I went through the records. The only question for determination in the case is whether Section 403 (1) applies to this case. It is contended that as the applicant was once fined and acquitted on appeal under Section 283, Penal Code, he cannot again be tried upon the same facts under a different enactment. But in this case I think the prosecution of the applicant under Section 76, Clause (b), Embankment Act, is a distinct offence and it is governed by Section 235 (1), Criminal P. C., and as such, Section 403 (1) has no application. The motion is hereby rejected.

2. That means that a preliminary point of law, which raised a plea in bar to the second prosecution, was rejected as the new offence under the Embankment Act, in the opinion of the learned Judge, was quite distinct from the old offence under Section 283 and the learned Judge pre-supposed that the new prosecution was going to be upon exactly the same facts as the petitioner was tried in the earlier case. I need not refer in terms to Section 403 in its entirety. By Sub-section (2) it refers back to the provisions of Section 235, Sub-section (1) on the basis and on the basis alone that a distinct offence has been committed. Section 235 (1) runs as follows:

If in one series of acts so connected together as to form the same transaction, more offences than one are committed by the same person, he may be charged with, and tried at one trial for, every such offence.

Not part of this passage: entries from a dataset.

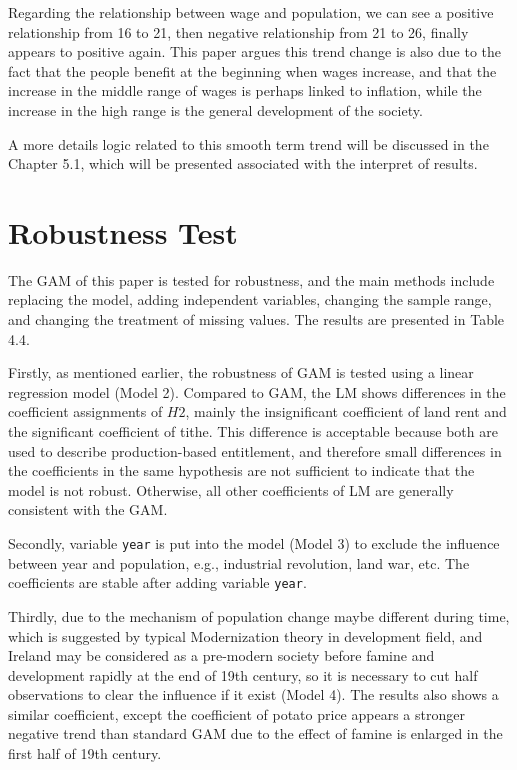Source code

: Regarding the relationship between wage and population, we can see a positive relationship from 16 to 21, then negative relationship from 21 to 26, finally appears to positive again. This paper argues this trend change is also due to the fact that the people benefit at the beginning when wages increase, and that the increase in the middle range of wages is perhaps linked to inflation, while the increase in the high range is the general development of the society. 

A more details logic related to this smooth term trend will be discussed in the Chapter 5.1, which will be presented associated with the interpret of results. 

\newpage

\section{Robustness Test}

The GAM of this paper is tested for robustness, and the main methods include replacing the model, adding independent variables, changing the sample range, and changing the treatment of missing values. The results are presented in Table 4.4.

Firstly, as mentioned earlier, the robustness of GAM is tested using a linear regression model (Model 2). Compared to GAM, the LM shows differences in the coefficient assignments of $H2$, mainly the insignificant coefficient of land rent and the significant coefficient of tithe. This difference is acceptable because both are used to describe production-based entitlement, and therefore small differences in the coefficients in the same hypothesis are not sufficient to indicate that the model is not robust. Otherwise, all other coefficients of LM are generally consistent with the GAM.

Secondly, variable \texttt{year} is put into the model (Model 3) to exclude the influence between year and population, e.g., industrial revolution, land war, etc. The coefficients are stable after adding variable \texttt{year}.

Thirdly, due to the mechanism of population change maybe different during time, which is suggested by typical Modernization theory \citep{tipps1973modernization} in development field, and Ireland may be considered as a pre-modern society before famine and development rapidly at the end of 19th century, so it is necessary to cut half observations to clear the influence if it exist (Model 4). The results also shows a similar coefficient, except the coefficient of potato price appears a stronger negative trend than standard GAM due to the effect of famine is enlarged in the first half of 19th century.

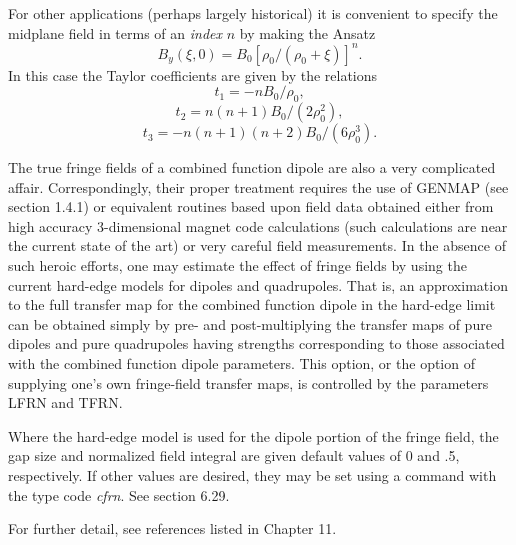 For other applications (perhaps largely historical) it is convenient to specify the midplane field in terms of an {\em index} $n$ by making the Ansatz
\begin{equation}
B_y(\xi ,0) = B_0[\rho_0/(\rho_0 + \xi)]^n.
\end{equation}
In this case the Taylor coefficients are given by the relations
\begin{equation}
t_1 = -nB_0/\rho_0,
\end{equation}
\begin{equation}
t_2 = n(n+1) B_0/(2\rho_0^2),
\end{equation}
\begin{equation}
t_3 = -n(n+1)(n+2) B_0/(6\rho_0^3).
\end{equation}
 

     The true fringe fields of a combined function dipole are also a very
complicated affair.  Correspondingly, their proper treatment requires the
use of GENMAP (see section 1.4.1) or equivalent routines based upon field data obtained either from high accuracy 3-dimensional magnet code calculations (such calculations are near the current state of the art) or very careful field measurements.  In the absence of such heroic efforts, one may estimate the effect of fringe fields by using the current \Mary hard-edge models for dipoles and quadrupoles.  That is, an approximation to the full transfer map for the combined function dipole in the hard-edge limit can be obtained simply by pre- and post-multiplying the transfer maps of pure dipoles and pure quadrupoles having strengths corresponding to those associated with the combined function dipole parameters.  This option, or the option of supplying one's own fringe-field transfer maps, is controlled by the parameters LFRN and TFRN.

Where the \Mary hard-edge model is used for the dipole portion of the fringe field, the gap size and normalized field integral are given default values of 0 and .5, respectively.  If other values are desired, they may be set using a command with the type code
{\em cfrn}.  See section 6.29.

For further detail, see references listed in Chapter 11.


\clearpage

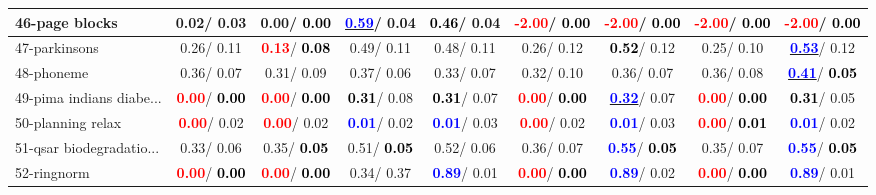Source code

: \begin{table}[h]
\begin{center}
\begin{tabular}{lc|c|c|c|c|c|c|c}
46-page blocks &   0.02/  0.03 &   0.00/\textcolor{black}{\textbf{  0.00}} & \underline{\textcolor{blue}{\textbf{  0.59}}}/  0.04 & \textcolor{black}{\textbf{  0.46}}/  0.04 & \textcolor{red}{\textbf{ -2.00}}/\textcolor{black}{\textbf{  0.00}} & \textcolor{red}{\textbf{ -2.00}}/\textcolor{black}{\textbf{  0.00}} & \textcolor{red}{\textbf{ -2.00}}/\textcolor{black}{\textbf{  0.00}} & \textcolor{red}{\textbf{ -2.00}}/\textcolor{black}{\textbf{  0.00}} \\ \hline
47-parkinsons &   0.26/  0.11 & \textcolor{red}{\textbf{  0.13}}/\textcolor{black}{\textbf{  0.08}} &   0.49/  0.11 &   0.48/  0.11 &   0.26/  0.12 & \textcolor{black}{\textbf{  0.52}}/  0.12 &   0.25/  0.10 & \underline{\textcolor{blue}{\textbf{  0.53}}}/  0.12 \\
48-phoneme &   0.36/  0.07 &   0.31/  0.09 &   0.37/  0.06 &   0.33/  0.07 &   0.32/  0.10 &   0.36/  0.07 &   0.36/  0.08 & \underline{\textcolor{blue}{\textbf{  0.41}}}/\textcolor{black}{\textbf{  0.05}} \\
49-pima indians diabe... & \textcolor{red}{\textbf{  0.00}}/\textcolor{black}{\textbf{  0.00}} & \textcolor{red}{\textbf{  0.00}}/\textcolor{black}{\textbf{  0.00}} & \textcolor{black}{\textbf{  0.31}}/  0.08 & \textcolor{black}{\textbf{  0.31}}/  0.07 & \textcolor{red}{\textbf{  0.00}}/\textcolor{black}{\textbf{  0.00}} & \underline{\textcolor{blue}{\textbf{  0.32}}}/  0.07 & \textcolor{red}{\textbf{  0.00}}/\textcolor{black}{\textbf{  0.00}} & \textcolor{black}{\textbf{  0.31}}/  0.05 \\
50-planning relax & \textcolor{red}{\textbf{  0.00}}/  0.02 & \textcolor{red}{\textbf{  0.00}}/  0.02 & \textcolor{blue}{\textbf{  0.01}}/  0.02 & \textcolor{blue}{\textbf{  0.01}}/  0.03 & \textcolor{red}{\textbf{  0.00}}/  0.02 & \textcolor{blue}{\textbf{  0.01}}/  0.03 & \textcolor{red}{\textbf{  0.00}}/\textcolor{black}{\textbf{  0.01}} & \textcolor{blue}{\textbf{  0.01}}/  0.02 \\
51-qsar biodegradatio... &   0.33/  0.06 &   0.35/\textcolor{black}{\textbf{  0.05}} &   0.51/\textcolor{black}{\textbf{  0.05}} &   0.52/  0.06 &   0.36/  0.07 & \textcolor{blue}{\textbf{  0.55}}/\textcolor{black}{\textbf{  0.05}} &   0.35/  0.07 & \textcolor{blue}{\textbf{  0.55}}/\textcolor{black}{\textbf{  0.05}} \\
52-ringnorm & \textcolor{red}{\textbf{  0.00}}/\textcolor{black}{\textbf{  0.00}} & \textcolor{red}{\textbf{  0.00}}/\textcolor{black}{\textbf{  0.00}} &   0.34/  0.37 & \textcolor{blue}{\textbf{  0.89}}/  0.01 & \textcolor{red}{\textbf{  0.00}}/\textcolor{black}{\textbf{  0.00}} & \textcolor{blue}{\textbf{  0.89}}/  0.02 & \textcolor{red}{\textbf{  0.00}}/\textcolor{black}{\textbf{  0.00}} & \textcolor{blue}{\textbf{  0.89}}/  0.01 \\

\end{tabular}
\end{center}
\end{table}

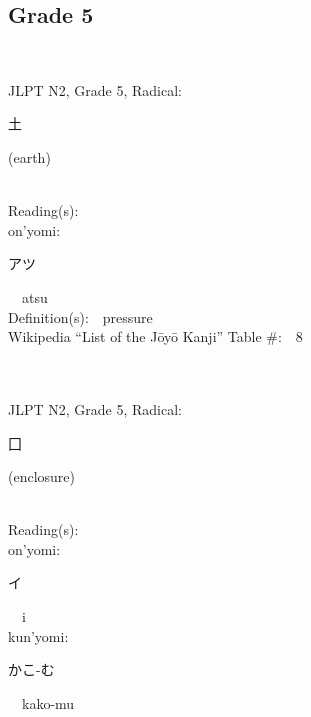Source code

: \subsection*{Grade 5 }
  \label{P1-5}
\begin{multicols}{2}
{\fontsize{34pt}{40pt}  }\ \ \\  %
{JLPT N2, Grade 5, Radical:\ \ {\begin{CJK}{UTF8}{min} 土 \end{CJK}} (earth) } \\
Reading(s):\ \ \\
{\hspace*{1em}}on'yomi:\ \ \\
{\hspace*{2em}}{\begin{CJK}{UTF8}{min} アツ \end{CJK}}\ \ atsu\ \ \\
Definition(s):\ \ pressure \\
Wikipedia ``List of the J\=oy\=o Kanji'' Table \#:\ \ 8 \\
\ \ \\
{\fontsize{34pt}{40pt}  }\ \ \\  %
{JLPT N2, Grade 5, Radical:\ \ {\begin{CJK}{UTF8}{min} 囗 \end{CJK}} (enclosure) } \\
Reading(s):\ \ \\
{\hspace*{1em}}on'yomi:\ \ \\
{\hspace*{2em}}{\begin{CJK}{UTF8}{min} イ \end{CJK}}\ \ i\ \ \\
{\hspace*{1em}}kun'yomi:\ \ \\
{\hspace*{2em}}{\begin{CJK}{UTF8}{min} かこ-む \end{CJK}}\ \ kako-mu\ \ \\

\end{multicols}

3. The question is whether the offence of meddling with an embankment is a genuinely distinct offence from the kind, of offence with which the petitioner was charged under the widely drawn Section 283. It is no good looking at the bare terms of Section 283. One must, I think, in equity look at the exact charge as embraced by Section 283 and the charge against the petitioner, as I understand it, was of creating an obstruction in the bed of the river by extending a tank and making banks which would constitute an obstruction under the section. In my opinion, it cannot be said that meddling with an embankment is a distinct offence as compared with this first offence with which the petitioner was charged, and then acquitted which was, as I have indicated, concerned with making a tank together with extending some kind of protection to it in the way of an embankment. For these reasons, I think that the principle of autrefois acquit operates in favour of the petitioner here. The prosecution in 1934 had reached a finality before this new prosecution under the Embankment Act was launched. We had a case the other day when we ordered a man to be retried by a Magistrate under another section of the Code after he had been convicted under a separate section, and when the learned Magistrate proceeded to carry out our order, learned Counsel rose and said 'My client has been acquitted of the offence; I would plead autrefois acquit.' And when he came to us, we pointed out to him that he could not plead autrefois acquit, because there was no finality there; but here there was. The rule, therefore, will be made absolute.

Henderson, J.

4. I agree. In showing cause, the learned Deputy Legal Remembrancer tried to persuade us that the present prosecution is really for a different offence. The argument he made is this the previous prosecution was for obstruction of the river by the erection of banks in connection with the extension of the petitioner's tank. The present prosecution is not really for that at all, but for something done in the course of smashing down the embankment of the river itself. I can find nothing whatever in the record to support any such argument. There is nothing to show us that the petitioner smashed down anything in connexion with the extension and excavation of the tank. The present prosecution is based upon a letter written by the Collector and the impression that letter has made on my mind is that the present prosecution was intended to be precisely the same thing on a misapprehension of the law. Certainly that is the course which the proceedings took in the Court of the learned Sessions Judge. It by no means follows that anything which the petitioner is supposed to have done to what is called the bank of a river would be an offence under Section 76-B, Embankment Act, at all. I have, therefore, reached the conclusion that there is no foundation for the argument made on behalf of the Crown and I agree that this rule must be made absolute and the proceedings quashed.